Ces petites princesses sont indépendantes économiquement et dans leur tête. Elles ne veulent pas s’encombrer d’un mari qui les reléguera au foyer.
Wang Zheng, spécialiste du féminisme chinois
Parallèlement à ce cadre misogyne, la Chine vit une évolution démographique inédite. "Pour la première fois dans l’histoire du pays, on a une cohorte de jeunes femmes qui ont grandi comme filles uniques", indique Wang Zheng. Choyées par six adultes (deux paires de grands-parents et leurs parents) et encouragées à poursuivre des études supérieures, elles ont de grandes attentes face à la vie. "Ces petites princesses sont indépendantes économiquement et dans leur tête, précise l’historienne. Elles ne veulent pas s’encombrer d’un mari qui les reléguera au foyer."
La mouvance 6B4T survient en outre dans un contexte marqué par l’émergence d’une nouvelle génération de féministes combatives. "Nous nous concentrons sur des thématiques concrètes, comme le harcèlement sexuel dans le métro, la discrimination durant les examens d’entrée à l’université [les femmes doivent obtenir davantage de points, ndlr] ou le manque de toilettes pour les femmes", raconte Xiong Jing, l’une des représentantes de cette nouvelle cohorte de féministes.
Mais en 2015, cinq militantes féministes ont été incarcérées durant sept semaines et en 2018, les comptes de Feminist Voices sur Weibo et WeChat ont été supprimés. "Cela a porté un coup d’arrêt brutal à notre mouvement", se souvient Xiong Jing.
Comme le féminisme organisé n’était plus possible, le mouvement s’est divisé en une multitude de factions. "On trouve désormais de nombreuses communautés virtuelles composées de femmes qui ne se connaissent pas et n’interviennent que de façon sporadique sur les réseaux sociaux, explique-t-elle. La mouvance 6B4T en fait partie. Tout comme celle des Little Pink, ces femmes ultra-nationalistes qui jouent du clavier pour défendre leur pays.

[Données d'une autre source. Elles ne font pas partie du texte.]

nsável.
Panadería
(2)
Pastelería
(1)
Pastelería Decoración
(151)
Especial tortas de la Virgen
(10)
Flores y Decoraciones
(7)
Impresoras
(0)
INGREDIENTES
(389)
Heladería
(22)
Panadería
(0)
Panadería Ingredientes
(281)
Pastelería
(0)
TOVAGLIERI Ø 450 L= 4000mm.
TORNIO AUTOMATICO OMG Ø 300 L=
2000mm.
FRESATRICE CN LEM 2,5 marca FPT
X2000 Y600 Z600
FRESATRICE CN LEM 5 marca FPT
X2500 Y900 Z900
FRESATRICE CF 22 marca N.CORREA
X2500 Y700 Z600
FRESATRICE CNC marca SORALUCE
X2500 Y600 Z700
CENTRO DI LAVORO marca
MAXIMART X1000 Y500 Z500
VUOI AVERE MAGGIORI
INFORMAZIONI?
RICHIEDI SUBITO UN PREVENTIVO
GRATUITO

Mais la répression continue. En avril, une vingtaine de comptes féministes ont été suspendus sur Weibo et Douban, une plateforme consacrée aux critiques d’art. Plusieurs d’entre eux étaient affiliés au mouvement 6B4T. La comédienne Yang Li est également devenue la cible de trolls début 2021. En sus d’un barrage d’insultes sexistes, elle a été accusée d’avoir provoqué "une guerre entre les genres" avec ses diatribes contre la gent masculine.
Le gouvernement voit dans les idées véhiculées par ces femmes une menace pour la stabilité du pays, en raison de la crise démographique.

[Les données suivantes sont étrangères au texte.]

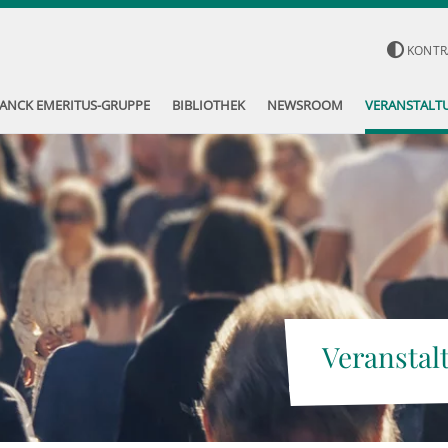
KONTR
ANCK EMERITUS-GRUPPE
BIBLIOTHEK
NEWSROOM
VERANSTALT
Veranstal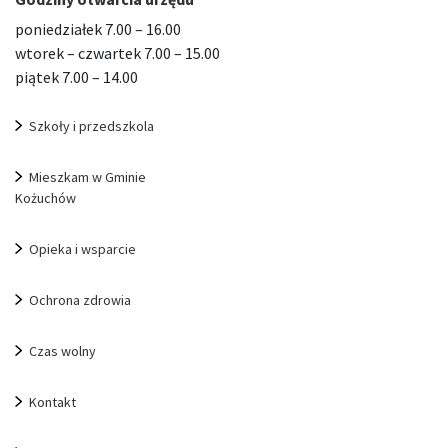
poniedziałek 7.00 – 16.00
wtorek – czwartek 7.00 – 15.00
piątek 7.00 – 14.00
Szkoły i przedszkola
Mieszkam w Gminie
Kożuchów
Opieka i wsparcie
Ochrona zdrowia
Czas wolny
Kontakt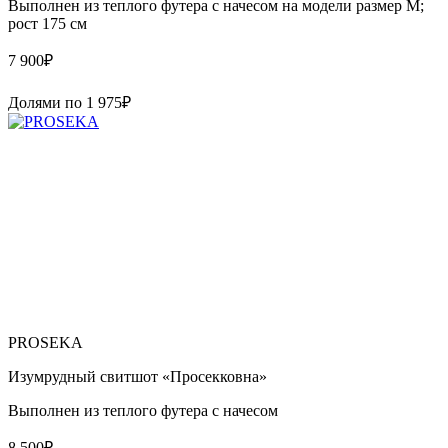
Выполнен из теплого футера с начесом на модели размер М;
рост 175 см
7 900
₽
Долями по
1 975
₽
PROSEKA
Изумрудный свитшот «Просекковна»
Выполнен из теплого футера с начесом
8 500
₽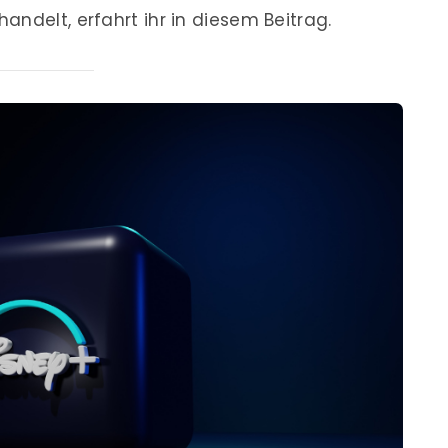
ndelt, erfahrt ihr in diesem Beitrag.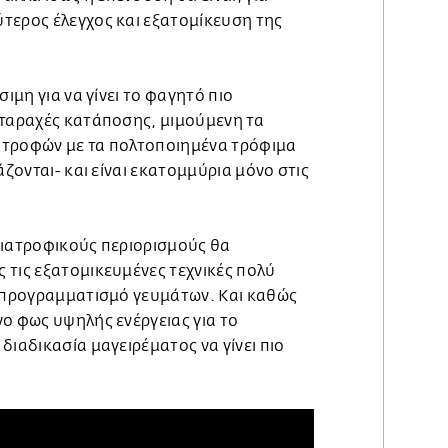
τερος έλεγχος και εξατομίκευση της
σιμη για να γίνει το φαγητό πιο
αταραχές κατάποσης, μιμούμενη τα
 τροφών με τα πολτοποιημένα τρόφιμα
άζονται- και είναι εκατομμύρια μόνο στις
διατροφικούς περιορισμούς θα
 τις εξατομικευμένες τεχνικές πολύ
ν προγραμματισμό γευμάτων. Και καθώς
ο φως υψηλής ενέργειας για το
διαδικασία μαγειρέματος να γίνει πιο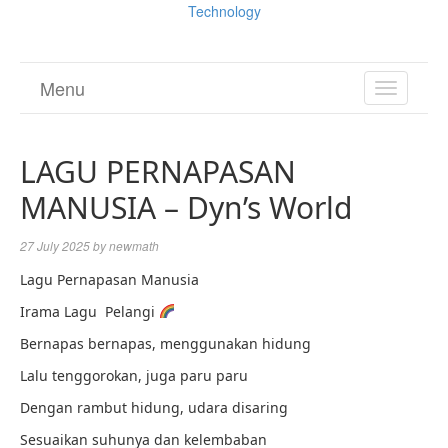
Technology
Menu
TOGGL
NAVIGA
LAGU PERNAPASAN
MANUSIA – Dyn’s World
27 July 2025
by
newmath
Lagu Pernapasan Manusia
Irama Lagu Pelangi
Bernapas bernapas, menggunakan hidung
Lalu tenggorokan, juga paru paru
Dengan rambut hidung, udara disaring
Sesuaikan suhunya dan kelembaban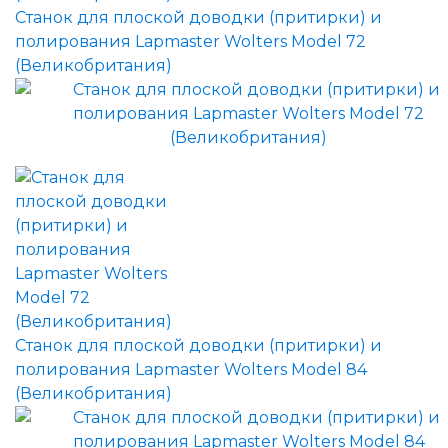
Станок для плоской доводки (притирки) и
полирования Lapmaster Wolters Model 72
(Великобритания)
Станок для плоской доводки (притирки) и
полирования Lapmaster Wolters Model 84
(Великобритания)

Leta Hong Fincher, autrice
"Le gouvernement voit dans les idées véhiculées par ces femmes une menace pour la stabilité du pays, en raison de la crise démographique qu’il affronte", juge Leta Hong Fincher. Il vient en effet de publier le résultat de son dernier recensement et ce dernier montre une chute vertigineuse des naissances, dangereuse pour la croissance économique et le système des retraites. Le taux de fertilité est tombé à 1,3 enfant par femme, soit en deçà même de celui du Japon.
"Le mariage est l’institution centrale sur laquelle repose toute la société chinoise, complète Derek Hird. Si les femmes choisissent de ne plus prendre d’époux, cela pourrait créer une cohorte de jeunes hommes frustrés et en colère." Cette notion fait sourire Xiong Jing : "Si nous inquiétons tant le régime, cela signifie probablement que notre influence sur la société chinoise est forte."